By purging his parents’ toxicity, Waters is able to be a more empathic father. In “My Son’s Penis,” he walks into a shared bathroom where, “slipping off his briefs,” his son regards him “without self-consciousness.” The sight of his son’s appendage (“its beauty—a tropical / Isle’s unsheathed stalk”) returns him to a moment in his own youth when, masturbating to Marianne Faithfull, he is caught by his father and made to feel shame. Waters, however, “mutters apology” and silently promises “next time” he will knock. Later, in the equally powerful “Shark River Bridge,” the same man who has chosen to live and love with more empathy and insight than his parents, vows to die on his own terms. “I will not gaze like my mother beyond the son / Who visits the memory care facility,” he says. Instead, he picks a spot “in the center of the bridge,” where he will “leap toward oblivion.”

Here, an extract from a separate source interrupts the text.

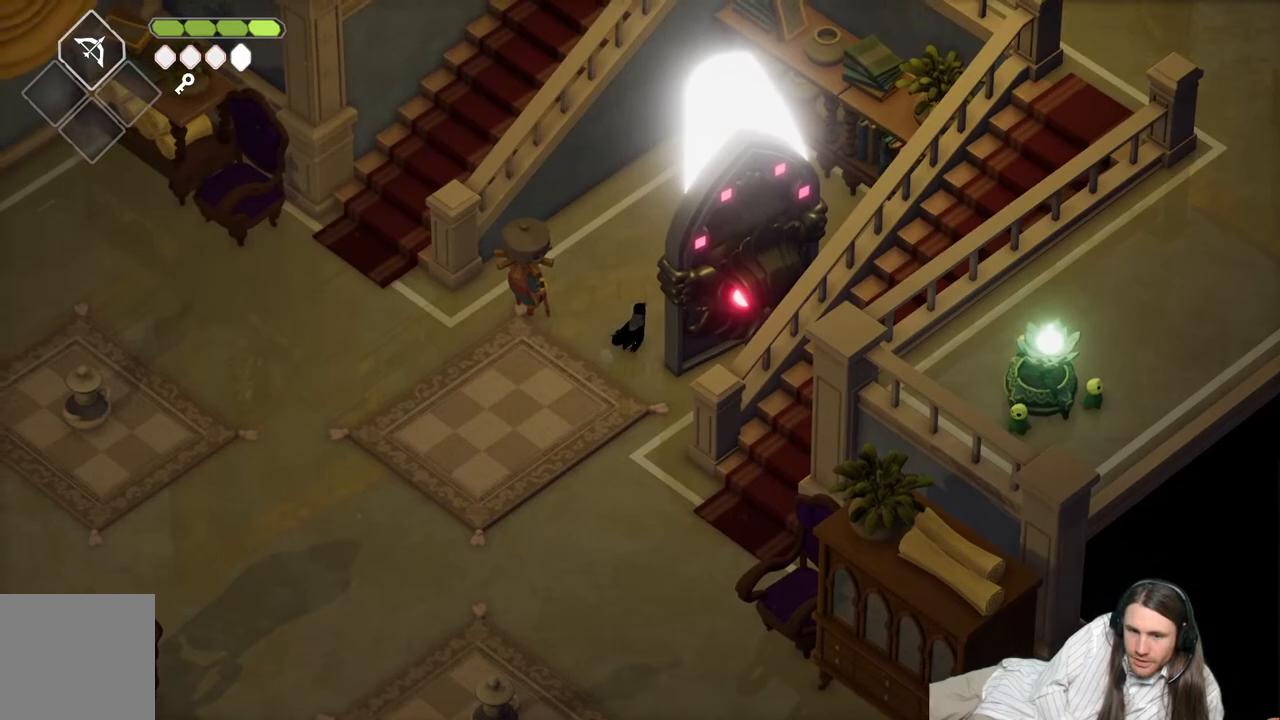
{"buttons": ["Y"], "left_stick": "up-right", "right_stick": "center", "events": [[483, "Y", "down"]]}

Lest one think, however, that Waters rejects aging and its complications, several poems in Sinnerman observe and respect bodies ravaged by time, including two poems about a flea-ridden dog. Instead of dismissal or neglect, there is an abiding sympathy: “Dog years/human years: our bodies age /By any measure of loss…I recognize / My shrunken self within your rheumy eyes” (“Old Dog”). One of my favorite poems in the collection, “Self-Portrait with Banana,” extends this theme from a different vantage point. The narrator, a young student, is assigned a still life; he chooses a banana for its shape and color,” not initially realizing that the very nature of the fruit involves rapid change: “too quickly the banana / Turned, during the days of my drawing, / From green-going-to-yellow / To daffodil / To fulvous egg yolk / To speckled trout / To oil spill / As the black bottomknot crept upward.” Rather than replacing the fruit with another, fresher model, the student sketches every stage of its life, from its pre-ripeness to full flower to gradual rot, “Until forty black paper sheets / Windowed the wall of my house.” The young artist, so immersed in the fruit’s life cycle, eventually internalizes what he has so obsessively observed. Ultimately, each banana still life becomes “A mirror of failure, each / My veil, my shroud, / My darkling cloud / Each my final / Erasure.” This conclusion, as fatalistic as it seems, is undermined by the poem’s clarity and formal ingenuity: a single sentence is stretched across twenty-seven lines without a hint of contortion or strain. Michael Waters understands that each of us is living one sentence for however long we are allowed to inhabit a body. The very least we can do is honor that sentence with honesty and grace.